TAREFA A: Indique se cada afirmação concorda com o texto sobre saneamento de base natural, respondendo sim ou não e citando literalmente as palavras do texto que decidem: (i) o saneamento de base natural tem custo menor por dispensar uma grande área centralizada de tratamento; (ii) o estudo do Instituto Trata Brasil foi realizado em 2020; (iii) a metodologia é aplicada e gerenciada apenas por órgãos públicos.
TAREFA B: Reproduza, sem alterações, a parte do texto sobre saneamento de base natural que se inicia com as palavras "Saneamento de base natural é" e termina com "de saneamento básico.".
TAREFA C: De acordo com o texto sobre saneamento de base natural, qual é o ganho anual com geração de empregos e renda no turismo brasileiro estimado pelo Instituto Trata Brasil?

TRECHO DO TEXTO:
============================================================

SANEAMENTO DE BASE NATURAL

Saneamento de base natural é a reunião de diferentes tecnologias de baixo custo que usam a natureza como parte da solução para o tratamento dos efluentes aproveitando áreas livres e quintais de forma isolada ou coletiva. A metodologia já vem sendo adotada em milhares de casos na América Latina e passa pelo conhecimento concreto das condições sanitárias da realidade de cada bairro e elaboração de soluções específicas para cada localidade com a participação dos atores locais na execução como diferencial. O saneamento de base natural tem menor custo, pois não requer uma grande área para centralizar o tratamento de esgoto. Geralmente, esta metodologia é aplicada e gerenciada por entidades não-governamentais, comunidades, órgãos públicos e pelas próprias empresas de saneamento básico.

PROJETO TAMBÉM VISA MELHORIA ECONÔMICA DAS REGIÕES

No estudo feito pelo Instituto Trata Brasil em 2018 sobre os benefícios econômicos da expansão do saneamento básico no Brasil, o turismo foi um dos pilares econômicos abordados, por ser também um dos mais afetados em relação à ausência do saneamento básico. Lagoas, praias, baías e outros espaços naturais, quando recebem uma carga de esgoto não tratado, são diretamente afetados. O ganho, em 20 anos, de acordo com o Instituto Trata Brasil, em todo território nacional, com geração de empregos e renda no turismo brasileiro é na ordem de R$ 2,1 bi por ano. “Sabemos que os nove municípios da Baixada Santista já são potenciais turísticos para o Estado de São Paulo e para o Brasil, portanto, ter um diagnóstico mais aprofundado de alguns destes locais nos permite entender o quanto a sociedade local pode se beneficiar no futuro com o turismo, e outros ganhos socioeconômicos, se o saneamento básico for solucionado”, argumenta Luana Siewert Pretto, presidente executiva do Instituto Trata Brasil.

Destaque para o fato que esses bairros que necessitam de saneamento de base natural dos municípios da Baixada Santistas, a serem convidados para integrarem o projeto, aparentemente pouco adensados, são na realidade foco de visitação de turismo de aventura, ecológico e de vivência. Nestes ambientes com muitas casas de veraneio, o modelo de saneamento de base natural se mostra como um novo e importante paradigma a ser adotado em boa parte do litoral paulista. Infelizmente, muitos destes bairros ainda contam com índices baixíssimos de potabilidade de água e tratamento de efluentes exemplares com sistemas complementares e terciários até sua destinação final.

============================================================

TRECHOS DOS ITENS:
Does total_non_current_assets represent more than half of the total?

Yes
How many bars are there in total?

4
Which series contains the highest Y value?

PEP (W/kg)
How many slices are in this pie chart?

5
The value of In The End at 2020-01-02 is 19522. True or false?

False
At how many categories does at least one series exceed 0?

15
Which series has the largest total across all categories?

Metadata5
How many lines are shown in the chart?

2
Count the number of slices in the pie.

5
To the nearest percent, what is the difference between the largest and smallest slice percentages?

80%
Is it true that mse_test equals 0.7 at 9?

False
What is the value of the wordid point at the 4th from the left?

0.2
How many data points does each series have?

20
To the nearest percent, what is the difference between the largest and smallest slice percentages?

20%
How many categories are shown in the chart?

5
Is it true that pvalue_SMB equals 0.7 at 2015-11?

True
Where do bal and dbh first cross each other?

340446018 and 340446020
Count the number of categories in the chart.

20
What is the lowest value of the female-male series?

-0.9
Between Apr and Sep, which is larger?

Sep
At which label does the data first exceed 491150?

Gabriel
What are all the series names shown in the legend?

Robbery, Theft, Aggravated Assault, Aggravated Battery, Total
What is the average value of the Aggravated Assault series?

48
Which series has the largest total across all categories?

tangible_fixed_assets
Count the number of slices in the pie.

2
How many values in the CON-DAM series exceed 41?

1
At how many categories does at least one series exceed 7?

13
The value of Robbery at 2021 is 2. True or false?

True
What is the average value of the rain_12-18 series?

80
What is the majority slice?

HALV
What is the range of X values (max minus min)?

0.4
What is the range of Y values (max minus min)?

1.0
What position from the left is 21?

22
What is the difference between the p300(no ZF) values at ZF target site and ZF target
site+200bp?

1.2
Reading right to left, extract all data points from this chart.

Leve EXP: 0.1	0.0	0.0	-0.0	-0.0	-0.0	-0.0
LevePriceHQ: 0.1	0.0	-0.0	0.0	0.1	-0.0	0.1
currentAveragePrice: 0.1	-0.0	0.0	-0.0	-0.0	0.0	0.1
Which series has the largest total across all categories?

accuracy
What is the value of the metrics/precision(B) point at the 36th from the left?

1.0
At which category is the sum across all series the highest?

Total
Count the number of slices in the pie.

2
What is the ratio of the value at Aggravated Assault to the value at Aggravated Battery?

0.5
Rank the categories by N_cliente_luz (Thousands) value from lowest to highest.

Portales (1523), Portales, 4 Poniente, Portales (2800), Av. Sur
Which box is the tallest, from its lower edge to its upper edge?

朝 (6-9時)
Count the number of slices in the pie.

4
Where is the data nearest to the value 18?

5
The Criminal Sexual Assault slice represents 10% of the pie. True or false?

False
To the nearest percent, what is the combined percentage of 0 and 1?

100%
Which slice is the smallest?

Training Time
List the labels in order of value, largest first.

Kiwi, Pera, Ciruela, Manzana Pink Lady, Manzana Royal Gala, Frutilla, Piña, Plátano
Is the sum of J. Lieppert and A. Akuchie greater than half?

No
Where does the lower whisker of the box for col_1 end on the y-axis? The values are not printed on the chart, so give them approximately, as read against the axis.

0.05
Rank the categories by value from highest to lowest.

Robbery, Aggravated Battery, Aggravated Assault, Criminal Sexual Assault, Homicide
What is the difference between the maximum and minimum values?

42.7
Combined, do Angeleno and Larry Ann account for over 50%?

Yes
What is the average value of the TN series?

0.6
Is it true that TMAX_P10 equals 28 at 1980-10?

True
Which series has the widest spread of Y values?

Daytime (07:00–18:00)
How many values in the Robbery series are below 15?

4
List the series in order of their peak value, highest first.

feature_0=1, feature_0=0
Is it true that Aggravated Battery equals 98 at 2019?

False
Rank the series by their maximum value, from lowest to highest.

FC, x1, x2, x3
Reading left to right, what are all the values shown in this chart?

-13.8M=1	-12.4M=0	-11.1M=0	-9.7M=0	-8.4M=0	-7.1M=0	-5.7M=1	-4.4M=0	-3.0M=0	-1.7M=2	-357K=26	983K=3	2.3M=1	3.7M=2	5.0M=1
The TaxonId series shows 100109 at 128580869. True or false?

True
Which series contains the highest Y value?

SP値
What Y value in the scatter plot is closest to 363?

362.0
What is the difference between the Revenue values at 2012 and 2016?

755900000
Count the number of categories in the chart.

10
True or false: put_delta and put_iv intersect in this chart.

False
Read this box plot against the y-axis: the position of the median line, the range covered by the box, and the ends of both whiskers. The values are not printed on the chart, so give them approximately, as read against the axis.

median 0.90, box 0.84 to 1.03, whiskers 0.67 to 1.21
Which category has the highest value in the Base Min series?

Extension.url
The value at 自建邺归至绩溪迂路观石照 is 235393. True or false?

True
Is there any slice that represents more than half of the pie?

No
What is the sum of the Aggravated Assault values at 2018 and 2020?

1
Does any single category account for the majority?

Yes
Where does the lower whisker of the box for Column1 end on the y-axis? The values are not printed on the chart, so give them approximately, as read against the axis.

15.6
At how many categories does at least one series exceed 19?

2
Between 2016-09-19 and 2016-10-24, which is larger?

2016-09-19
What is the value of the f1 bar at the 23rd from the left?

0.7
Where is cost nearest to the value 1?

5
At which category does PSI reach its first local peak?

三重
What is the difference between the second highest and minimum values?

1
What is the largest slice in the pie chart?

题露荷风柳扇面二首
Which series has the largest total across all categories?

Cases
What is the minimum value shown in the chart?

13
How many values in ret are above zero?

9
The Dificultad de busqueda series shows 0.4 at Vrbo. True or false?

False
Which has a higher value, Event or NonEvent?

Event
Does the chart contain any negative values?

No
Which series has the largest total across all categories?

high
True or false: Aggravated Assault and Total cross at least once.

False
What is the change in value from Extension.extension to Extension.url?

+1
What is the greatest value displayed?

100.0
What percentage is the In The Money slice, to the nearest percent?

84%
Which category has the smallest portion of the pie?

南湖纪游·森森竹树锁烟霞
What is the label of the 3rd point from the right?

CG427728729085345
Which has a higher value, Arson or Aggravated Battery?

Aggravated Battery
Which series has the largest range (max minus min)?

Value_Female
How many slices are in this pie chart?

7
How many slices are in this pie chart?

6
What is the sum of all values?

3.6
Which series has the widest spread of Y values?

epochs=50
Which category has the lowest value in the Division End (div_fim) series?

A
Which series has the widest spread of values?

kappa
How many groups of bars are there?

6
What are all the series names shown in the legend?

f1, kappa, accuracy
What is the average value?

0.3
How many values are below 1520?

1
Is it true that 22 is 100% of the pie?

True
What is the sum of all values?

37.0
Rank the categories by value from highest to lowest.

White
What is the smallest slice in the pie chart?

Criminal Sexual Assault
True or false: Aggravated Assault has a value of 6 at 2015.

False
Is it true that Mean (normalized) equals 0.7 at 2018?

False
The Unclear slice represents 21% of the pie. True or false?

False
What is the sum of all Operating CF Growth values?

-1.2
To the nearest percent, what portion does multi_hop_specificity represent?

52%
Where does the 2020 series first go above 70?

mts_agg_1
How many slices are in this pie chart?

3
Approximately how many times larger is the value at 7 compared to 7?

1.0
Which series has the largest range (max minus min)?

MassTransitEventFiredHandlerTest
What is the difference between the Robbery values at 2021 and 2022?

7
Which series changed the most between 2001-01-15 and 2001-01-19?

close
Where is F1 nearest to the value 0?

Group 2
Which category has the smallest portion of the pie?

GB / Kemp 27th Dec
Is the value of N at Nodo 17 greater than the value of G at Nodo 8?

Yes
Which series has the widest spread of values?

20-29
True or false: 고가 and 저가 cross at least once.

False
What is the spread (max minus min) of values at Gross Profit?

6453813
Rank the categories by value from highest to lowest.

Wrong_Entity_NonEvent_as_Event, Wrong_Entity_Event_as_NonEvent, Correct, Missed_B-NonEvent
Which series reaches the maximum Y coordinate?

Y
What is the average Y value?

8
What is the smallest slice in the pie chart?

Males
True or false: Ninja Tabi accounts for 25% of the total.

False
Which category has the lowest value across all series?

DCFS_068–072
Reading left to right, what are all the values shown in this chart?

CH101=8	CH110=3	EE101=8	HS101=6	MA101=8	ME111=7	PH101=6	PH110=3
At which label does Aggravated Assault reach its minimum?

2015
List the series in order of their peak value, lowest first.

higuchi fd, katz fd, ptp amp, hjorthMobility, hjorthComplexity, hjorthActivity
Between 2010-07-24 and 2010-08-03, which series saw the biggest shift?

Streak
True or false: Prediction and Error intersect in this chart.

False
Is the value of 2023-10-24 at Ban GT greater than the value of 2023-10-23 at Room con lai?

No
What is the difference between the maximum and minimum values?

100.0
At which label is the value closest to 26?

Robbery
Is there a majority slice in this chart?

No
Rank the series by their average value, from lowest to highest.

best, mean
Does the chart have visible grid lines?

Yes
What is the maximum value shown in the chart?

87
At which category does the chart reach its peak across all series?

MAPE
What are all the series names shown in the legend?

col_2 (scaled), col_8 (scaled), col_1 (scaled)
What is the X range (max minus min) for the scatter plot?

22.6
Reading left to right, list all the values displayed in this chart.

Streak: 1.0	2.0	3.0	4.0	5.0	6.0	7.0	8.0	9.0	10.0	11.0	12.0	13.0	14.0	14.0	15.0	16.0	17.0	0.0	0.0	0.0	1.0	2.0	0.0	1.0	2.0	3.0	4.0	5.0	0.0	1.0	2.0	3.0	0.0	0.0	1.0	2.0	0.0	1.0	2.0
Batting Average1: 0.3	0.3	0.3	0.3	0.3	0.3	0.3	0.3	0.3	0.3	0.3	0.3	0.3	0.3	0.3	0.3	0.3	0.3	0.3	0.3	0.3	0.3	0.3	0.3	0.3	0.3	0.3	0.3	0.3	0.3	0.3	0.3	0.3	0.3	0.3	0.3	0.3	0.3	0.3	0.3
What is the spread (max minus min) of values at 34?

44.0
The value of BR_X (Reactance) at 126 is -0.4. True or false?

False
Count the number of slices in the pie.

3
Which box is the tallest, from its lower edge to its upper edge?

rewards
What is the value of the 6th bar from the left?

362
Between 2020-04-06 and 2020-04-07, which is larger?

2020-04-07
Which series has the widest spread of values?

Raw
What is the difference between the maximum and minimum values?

============================================================

RESPOSTA ESCRITA A:
(i) Sim: "O saneamento de base natural tem menor custo, pois não requer uma grande área para centralizar o tratamento de esgoto."
(ii) Não: "No estudo feito pelo Instituto Trata Brasil em 2018"
(iii) Não: "esta metodologia é aplicada e gerenciada por entidades não-governamentais, comunidades, órgãos públicos e pelas próprias empresas de saneamento básico"

RESPOSTA ESCRITA B:
Saneamento de base natural é a reunião de diferentes tecnologias de baixo custo que usam a natureza como parte da solução para o tratamento dos efluentes aproveitando áreas livres e quintais de forma isolada ou coletiva. A metodologia já vem sendo adotada em milhares de casos na América Latina e passa pelo conhecimento concreto das condições sanitárias da realidade de cada bairro e elaboração de soluções específicas para cada localidade com a participação dos atores locais na execução como diferencial. O saneamento de base natural tem menor custo, pois não requer uma grande área para centralizar o tratamento de esgoto. Geralmente, esta metodologia é aplicada e gerenciada por entidades não-governamentais, comunidades, órgãos públicos e pelas próprias empresas de saneamento básico.

RESPOSTA ESCRITA C: Na ordem de R$ 2,1 bi por ano.